Un message pour la jeunesse et le monde du sport
Aujourd’hui, Dadi la Cité utilise son influence pour sensibiliser les jeunes. Avec ses 145 000 abonnés sur TikTok, il met en garde contre cette drogue banalisée : « Le bonheur que tu ressens avec un ballon, c’est du fake. Ça te détruit, physiquement et mentalement. »? explique t-il dans une vidéo. Elle a touché près de 3 millions d'internautes sur la toile. Mais Dadi, ne s'arrête pas là, il enchaine vidéo sur vidéo.
Son message vise aussi le monde du football. En 2018, une vidéo choc révélait des stars d’Arsenal, comme Lacazette et Aubameyang, en train de consommer du protoxyde d’azote. Mais Dadi insiste sur le fait que même les joueurs moins connus ne sont pas épargnés :
« Il y a des mecs qui ont dû stopper leur carrière parce qu’ils se sont paralysés avec les ballons. Ils n’en parlent pas publiquement pour ne pas ruiner leur image. »

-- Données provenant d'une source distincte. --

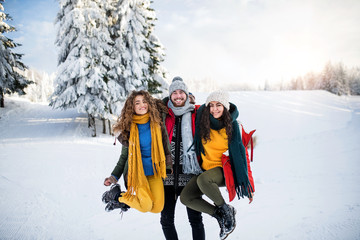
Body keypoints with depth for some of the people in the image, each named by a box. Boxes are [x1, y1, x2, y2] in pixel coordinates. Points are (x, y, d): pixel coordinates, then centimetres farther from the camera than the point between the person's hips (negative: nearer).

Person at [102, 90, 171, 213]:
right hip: (136, 171, -3)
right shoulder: (129, 128, -2)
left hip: (154, 172, 3)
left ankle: (124, 202, 14)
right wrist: (114, 176, 2)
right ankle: (116, 195, 7)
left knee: (157, 208, -9)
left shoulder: (157, 123, 1)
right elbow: (124, 155, 7)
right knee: (146, 206, -19)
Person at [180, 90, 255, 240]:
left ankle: (225, 209, -11)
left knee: (203, 179, -36)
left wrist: (245, 181, -9)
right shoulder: (202, 121, -3)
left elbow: (239, 152, -7)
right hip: (207, 168, 5)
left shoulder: (232, 125, -9)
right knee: (185, 197, -11)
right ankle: (221, 216, 3)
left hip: (224, 169, -5)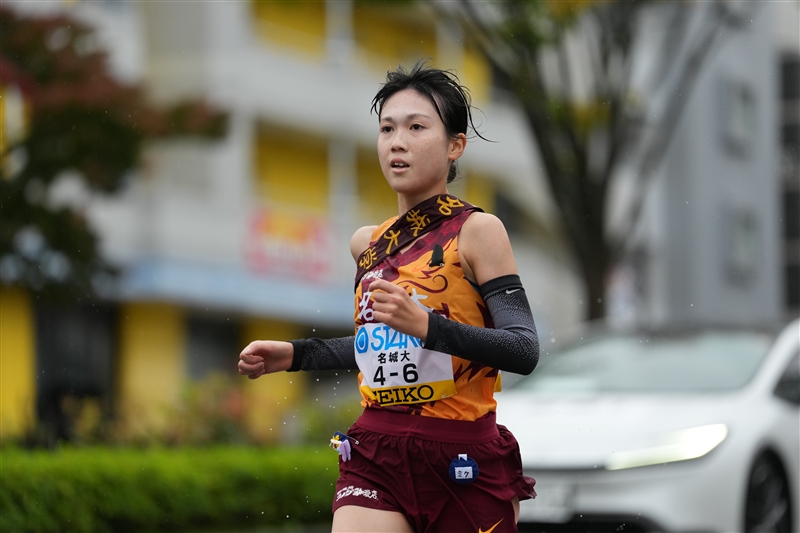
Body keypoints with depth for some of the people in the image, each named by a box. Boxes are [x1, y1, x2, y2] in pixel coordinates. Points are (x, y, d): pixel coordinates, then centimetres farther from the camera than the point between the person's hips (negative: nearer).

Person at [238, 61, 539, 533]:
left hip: (463, 462, -4)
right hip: (378, 457, 4)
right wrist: (296, 355, 17)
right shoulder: (369, 244, 11)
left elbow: (524, 350, -16)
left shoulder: (476, 231, -6)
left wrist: (426, 325, -27)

Dadi espère que son témoignage servira d’exemple : « Je veux que les jeunes de Marseille et d’ailleurs sachent que ce kiff éphémère peut ruiner ta vie. » Aujourd’hui, il continue de faire passer son message, avec l'espoir de faire changer les mentalités et d’empêcher d'autres jeunes de tomber dans le même piège que lui.